Du schummelst, Pepe.
Wie elegant und fließend er sich da bewegt hatte. Ich kann ihn mir leicht auf der Bühne vorstellen. »Ich habe noch nie jemanden kennengelernt, der sein Geld damit verdient, andere Leute zu unterhalten. Was Arbeit angeht, kenne ich nur all die ernsthaften Jobs.«
    »Ja, offenbar haben Sie noch nie davon gehört, dass Komiker ein ernsthafter Beruf ist.«
    »Anscheinend nicht.«
    Die Stimmung ist plötzlich drückend. Wir schweigen. Ich bezweifle nicht, dass wir beide daran denken, was wir verloren haben, ein Gefühl plötzlicher Bodenlosigkeit unter den Füßen.
    Wir machen uns über die Reste von Brot und Käse her. Das Wasser ist fast leer.
    Dann nimmt Benicio das Thema plötzlich an der Stelle wieder auf, wo wir in Schweigen verfallen waren. »Der Trick dabei ist, dass es ganz leicht aussieht. Das ist die Kunst. Man muss Erwartung aufbauen und sie dann befriedigen. Timing ist alles, wie es heißt. Und die überraschenden Wendungen. Das ist gar nicht so einfach.«
    »Haben Sie deswegen aufgehört?«
    Er schüttelt den Kopf. »Jetzt kommt der witzige Teil. Wenn man sich illegal in einem Land aufhält, sollte man wahrscheinlich nicht unbedingt etwas tun, womit man Aufmerksamkeit erregt.«
    »Sie sind ausgewiesen worden?«
    »Live. In den Sechs-Uhr-Nachrichten.«
    Unzählige Bilder aus den Nachrichten schießen mir durch den Kopf, von Immigranten in Handschellen, die durch einen Maschendrahtzaun marschieren, hinter dem sie in den weit offenen Türen eines Gefängniswagens verschwinden. Ich weiß jetzt, wie es ist, in einem kleinen Raum eingesperrt zu sein, seinem Schicksal ausgeliefert. »Das tut mir leid.«
    »Es war meine eigene Schuld. Ich bin damit bekannt geworden, dass ich mich über die Stereotype lustig gemacht habe. Die Tätowierungen der Gangs, über Gastarbeiter, Taco-Köche, Leute, die in Handschellen ausgewiesen werden.«
    »Nein.«
    »Oh ja. Und irgendjemand hat herausgefunden, dass ich bei einer Razzia aufgeflogen bin und schon passierte sie live, die Sechs-Uhr-Satire. Leben, das die Kunst imitiert. Der letzte Lacher geht auf mich.«
    »Das tut mir wirklich leid.«
    »Eigentlich würde ich eher sagen,
das hier
ist der letzte Lacher. In einem illegalen Händlerring für verschreibungspflichtige Medikamente gefangen zu sein.« Er schüttelt den Kopf, als wolle er damit sagen, wie lächerlich das alles ist.

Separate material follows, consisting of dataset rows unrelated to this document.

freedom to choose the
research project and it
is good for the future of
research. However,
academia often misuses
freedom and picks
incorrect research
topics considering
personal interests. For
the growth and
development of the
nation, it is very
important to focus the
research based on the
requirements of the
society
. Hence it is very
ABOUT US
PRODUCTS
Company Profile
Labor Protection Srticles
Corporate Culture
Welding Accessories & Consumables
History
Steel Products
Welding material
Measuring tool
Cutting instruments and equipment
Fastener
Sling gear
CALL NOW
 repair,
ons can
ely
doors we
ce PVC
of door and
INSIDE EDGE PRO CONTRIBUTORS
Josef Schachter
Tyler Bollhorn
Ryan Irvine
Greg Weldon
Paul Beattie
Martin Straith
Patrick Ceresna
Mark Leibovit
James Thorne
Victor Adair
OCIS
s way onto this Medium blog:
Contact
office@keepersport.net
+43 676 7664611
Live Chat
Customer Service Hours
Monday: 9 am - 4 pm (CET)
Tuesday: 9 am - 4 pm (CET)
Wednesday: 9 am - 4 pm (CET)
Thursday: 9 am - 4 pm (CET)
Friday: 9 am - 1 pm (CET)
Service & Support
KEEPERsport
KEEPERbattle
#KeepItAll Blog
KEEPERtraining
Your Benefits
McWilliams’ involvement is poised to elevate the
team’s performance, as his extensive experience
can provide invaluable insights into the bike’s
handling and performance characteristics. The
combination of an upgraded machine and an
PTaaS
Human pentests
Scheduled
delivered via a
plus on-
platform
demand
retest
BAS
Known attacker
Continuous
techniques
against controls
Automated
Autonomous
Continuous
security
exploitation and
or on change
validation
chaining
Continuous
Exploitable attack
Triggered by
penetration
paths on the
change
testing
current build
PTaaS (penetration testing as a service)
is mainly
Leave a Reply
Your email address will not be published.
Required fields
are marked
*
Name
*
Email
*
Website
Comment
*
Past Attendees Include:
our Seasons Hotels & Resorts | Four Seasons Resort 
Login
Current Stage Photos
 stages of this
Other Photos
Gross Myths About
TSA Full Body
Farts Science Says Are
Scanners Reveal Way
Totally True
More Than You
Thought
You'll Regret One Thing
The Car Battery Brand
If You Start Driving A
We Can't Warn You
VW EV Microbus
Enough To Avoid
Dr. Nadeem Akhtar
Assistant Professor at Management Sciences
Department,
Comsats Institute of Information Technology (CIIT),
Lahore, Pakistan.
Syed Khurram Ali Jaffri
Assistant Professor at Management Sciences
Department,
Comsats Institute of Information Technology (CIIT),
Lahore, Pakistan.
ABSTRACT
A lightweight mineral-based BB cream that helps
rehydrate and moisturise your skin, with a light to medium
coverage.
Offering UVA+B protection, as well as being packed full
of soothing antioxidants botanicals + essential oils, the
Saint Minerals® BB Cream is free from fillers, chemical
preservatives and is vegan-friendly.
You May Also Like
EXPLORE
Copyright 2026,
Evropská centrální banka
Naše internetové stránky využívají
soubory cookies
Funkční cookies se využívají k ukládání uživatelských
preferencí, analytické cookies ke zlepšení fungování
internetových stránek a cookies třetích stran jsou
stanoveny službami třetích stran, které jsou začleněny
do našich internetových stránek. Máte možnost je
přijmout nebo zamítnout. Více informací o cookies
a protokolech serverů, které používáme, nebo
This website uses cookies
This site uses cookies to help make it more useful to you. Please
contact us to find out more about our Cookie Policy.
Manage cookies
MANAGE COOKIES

    Wir lachen leise. Ohne darüber nachzudenken, lasse ich meine Hand auf sein Knie fallen. Plötzlich verändert sich die Stimmung. Einen Moment lang weiß ich, dass ich meine Hand schnell zurückziehen und so tun sollte, als sei überhaupt nichts geschehen, doch ich lasse diesen Augenblick verstreichen.
    Er betrachtet meine Hand einen Moment, dann legt er seine eigene darüber.
    Wolken schieben sich vor die Abendsonne. Die Luft wird schwer und feucht. Eine kräftige Brise trägt den fernen Geruch nach Regen heran.